Face à lui, le premier Dulcamara de Roberto Frontali, dont l’entrée dans la salle est assez spectaculaire, mais qui réserve une vraie surprise dans ce Dulcamara plus subtil qu’à l’ordinaire, sans le comique grossier, mais avec beaucoup d’élégance, un phrasé impeccable, une manière de dire, de sentir le texte et de le dominer en finesse et aussi avec une certaine douceur qui fait ressentir le côté positif et bon du personnage au-delà de sa roublardise. Frontali est un très grand baryton, un magnifique technicien, qui habite de manière particulière ses personnages grâce à son sens de dire, et du texte et il inaugure là un Dulcamara inhabituel et plutôt séduisant.
Javier Camarena inaugure le rôle de Nemorino dans cette série et on connaît les qualités éminentes du chanteur, la suavité du timbre, les aigus qui peuvent être stratosphériques, la poésie qu’il sait donner aussi à son chant qui est si nécessaire dans Nemorino. Il n’était sans doute pas au meilleur de sa forme en ce dimanche, mais il reste que son chant est un modèle d’interprétation et d’intelligence, jamais exagéré, travaillant à maintenir une ligne cohérente, l’apparente simplicité, l’émotion et la sympathie. On adhère immédiatement à son Nemorino-Arlecchino qui est toute tendresse, toute retenue, toute mélancolie aussi. Il sait communiquer « entre les lignes ». En ce sens sa furtiva lagrima, est un chef d’œuvre du non-dit et de pudeur. Même si du point de vue de la stricte exécution vocale il pourra sans doute faire mieux, il y a dans ce chant une générosité intrinsèque et une douceur qui restent stupéfiantes.
Et puis il y a l’Adina de Caterina Sala, tout jeune soprano dans sa 22e année, qui comme dit l’autre « a tout d’une grande ». Dans l’absence relative de direction d’acteur, il y a dans son Adina la sûreté, l’affirmation de la femme qui sait ce qu’elle veut, mais aussi un peu de rouerie, un peu de tendresse, et une vraie fraîcheur. Cette fraîcheur, elle explose dans son air final Prendi per me sei libero et notamment la cabalette Ah ! fu con te verace, devenue dans l’édition Zedda d’une difficulté singulière, beaucoup plus que dans la version traditionnelle, avec des aigus stratosphériques, des ruptures, des scalette, bref, une somme de pièges dont elle se sort non seulement avec brio, mais avec énergie, cran, et une voix au volume étonnant qui ne semble pas atteinte par la fatigue, même si le registre central méritera un peu plus de rondeur. Si elle reste prudente et sait bien mener sa carrière, on tient là une voix d’exception.

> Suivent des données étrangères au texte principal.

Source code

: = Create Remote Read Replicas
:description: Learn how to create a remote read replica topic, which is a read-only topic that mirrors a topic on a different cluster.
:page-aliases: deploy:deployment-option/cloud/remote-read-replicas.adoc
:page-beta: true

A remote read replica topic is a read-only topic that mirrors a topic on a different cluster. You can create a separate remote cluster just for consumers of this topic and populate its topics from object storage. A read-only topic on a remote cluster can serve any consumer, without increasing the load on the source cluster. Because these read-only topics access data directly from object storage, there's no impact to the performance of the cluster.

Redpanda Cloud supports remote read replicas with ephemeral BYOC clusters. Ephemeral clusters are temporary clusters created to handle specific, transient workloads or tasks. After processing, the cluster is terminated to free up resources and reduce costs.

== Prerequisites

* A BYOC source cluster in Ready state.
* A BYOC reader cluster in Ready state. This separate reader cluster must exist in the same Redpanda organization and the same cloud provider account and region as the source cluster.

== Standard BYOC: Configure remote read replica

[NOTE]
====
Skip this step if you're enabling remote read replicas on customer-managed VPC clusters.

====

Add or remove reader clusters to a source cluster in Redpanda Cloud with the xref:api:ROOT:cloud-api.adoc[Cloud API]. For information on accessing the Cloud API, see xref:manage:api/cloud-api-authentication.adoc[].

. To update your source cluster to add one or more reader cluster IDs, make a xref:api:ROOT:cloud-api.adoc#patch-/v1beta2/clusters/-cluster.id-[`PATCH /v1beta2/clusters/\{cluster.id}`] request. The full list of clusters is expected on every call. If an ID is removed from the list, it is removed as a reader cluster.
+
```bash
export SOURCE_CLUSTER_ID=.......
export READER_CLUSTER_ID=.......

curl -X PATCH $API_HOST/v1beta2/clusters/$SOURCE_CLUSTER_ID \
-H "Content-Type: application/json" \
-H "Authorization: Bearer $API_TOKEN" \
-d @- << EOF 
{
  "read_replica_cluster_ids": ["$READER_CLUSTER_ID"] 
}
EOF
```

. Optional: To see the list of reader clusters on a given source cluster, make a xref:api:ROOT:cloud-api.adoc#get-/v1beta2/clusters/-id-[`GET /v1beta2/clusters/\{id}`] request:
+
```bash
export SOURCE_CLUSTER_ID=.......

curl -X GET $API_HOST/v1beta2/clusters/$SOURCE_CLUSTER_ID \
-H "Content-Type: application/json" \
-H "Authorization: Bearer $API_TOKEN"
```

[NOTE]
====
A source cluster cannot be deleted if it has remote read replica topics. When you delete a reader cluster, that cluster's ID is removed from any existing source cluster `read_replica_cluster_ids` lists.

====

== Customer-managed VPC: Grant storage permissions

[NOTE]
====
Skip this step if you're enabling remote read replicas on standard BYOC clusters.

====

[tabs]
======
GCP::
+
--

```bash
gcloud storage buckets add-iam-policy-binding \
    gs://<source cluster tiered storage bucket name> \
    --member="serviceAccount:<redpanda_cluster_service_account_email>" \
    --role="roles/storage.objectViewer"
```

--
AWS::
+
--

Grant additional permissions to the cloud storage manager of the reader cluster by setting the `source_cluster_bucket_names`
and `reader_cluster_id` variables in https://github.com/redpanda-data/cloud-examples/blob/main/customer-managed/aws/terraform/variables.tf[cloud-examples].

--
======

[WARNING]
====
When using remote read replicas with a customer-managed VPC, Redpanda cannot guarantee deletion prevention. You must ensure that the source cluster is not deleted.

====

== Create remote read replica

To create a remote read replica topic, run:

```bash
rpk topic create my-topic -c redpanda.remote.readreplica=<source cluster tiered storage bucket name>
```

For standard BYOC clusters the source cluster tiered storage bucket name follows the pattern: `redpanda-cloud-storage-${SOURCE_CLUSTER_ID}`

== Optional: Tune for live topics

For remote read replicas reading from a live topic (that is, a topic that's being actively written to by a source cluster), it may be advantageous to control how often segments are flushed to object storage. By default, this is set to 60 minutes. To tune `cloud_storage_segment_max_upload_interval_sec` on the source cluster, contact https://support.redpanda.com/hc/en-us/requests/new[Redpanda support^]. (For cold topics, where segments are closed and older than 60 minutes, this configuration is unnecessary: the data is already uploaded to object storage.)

Le public ne s’y est pas trompé qui l’a saluée de manière délirante et prolongée après son air final. C’est elle qui à l’applaudimètre final fait exploser le cadran : c’est mérité, amplement. On attend impatiemment de la voir dans d’autres rôles donizettiens.
Au total, malgré une mise en scène un peu décevante, sans doute la moins stimulante des trois productions vues à Bergame cette année, nous nous trouvons devant une réalisation musicale de très haut niveau, qui renouvelle vraiment l’écoute de l’œuvre et Micheli a réussi là un pari, de proposer une œuvre très/trop rebattue dans une version qui la rend neuve, qui la rend passionnante, qui évidemment confirme combien Donizetti mérite toute notre attention quand il est proposé avec ces atouts-là.